_Problem description:_ The reply should contain every entry below exactly as written, with no images.

_Material provided:_
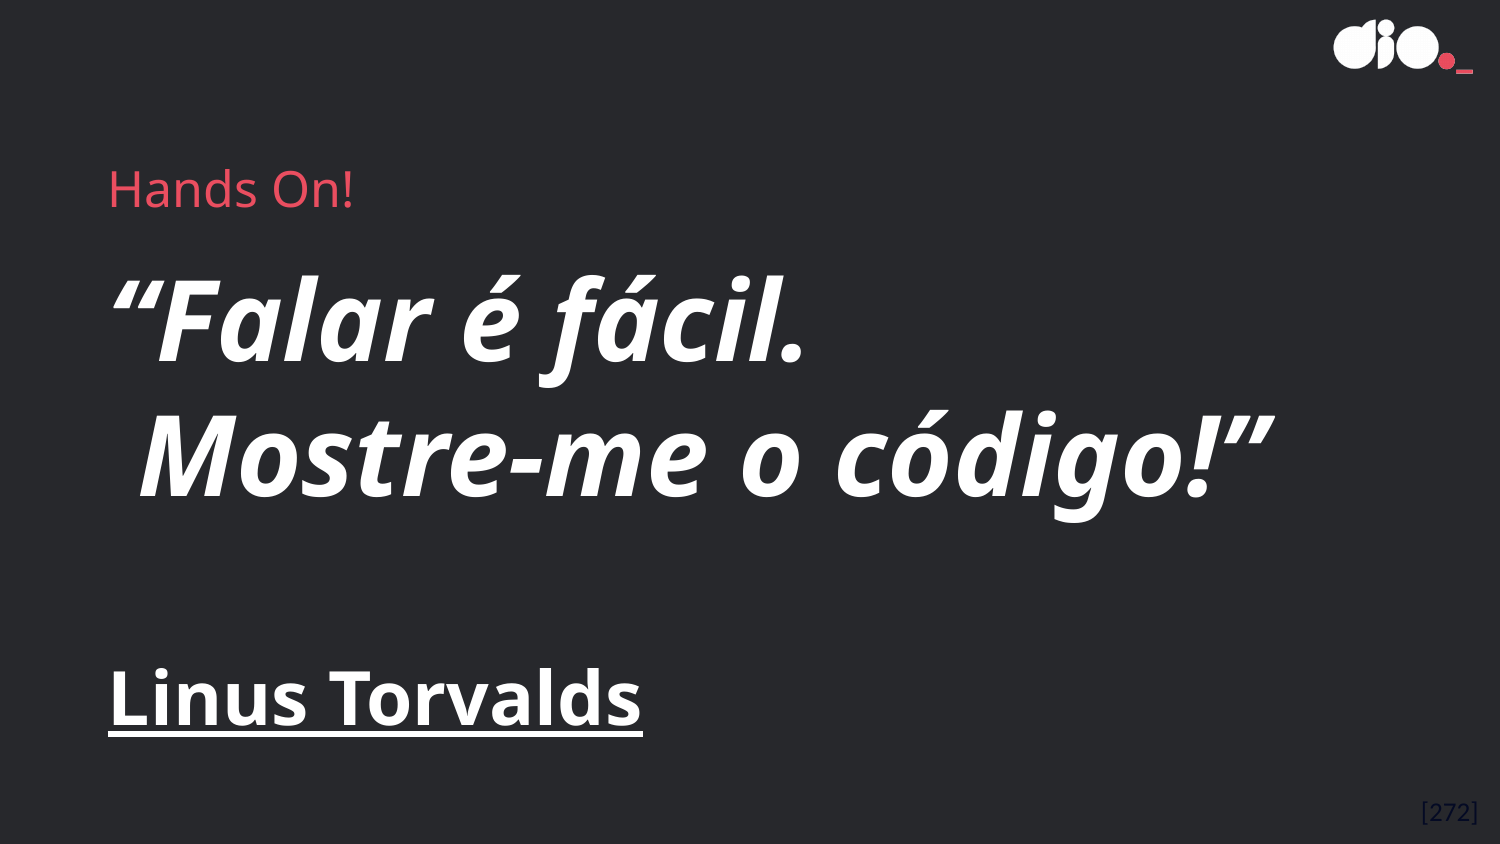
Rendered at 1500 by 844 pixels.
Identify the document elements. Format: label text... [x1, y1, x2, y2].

text_box “Falar é fácil. Mostre-me o código!” Linus Torvalds [92, 223, 1362, 779]
text_box Hands On! [92, 142, 1404, 223]
slide_number [272] [1403, 779, 1494, 844]
picture [1332, 19, 1474, 75]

_Written response:_
Rendered at 1500 by 844 pixels.
Identify the document elements. Format: label text... [x1, y1, x2, y2].

text_box “Falar é fácil. Mostre-me o código!” Linus Torvalds [92, 223, 1362, 779]
text_box Hands On! [92, 142, 1404, 223]
slide_number [272] [1403, 779, 1494, 844]
picture [1332, 19, 1474, 75]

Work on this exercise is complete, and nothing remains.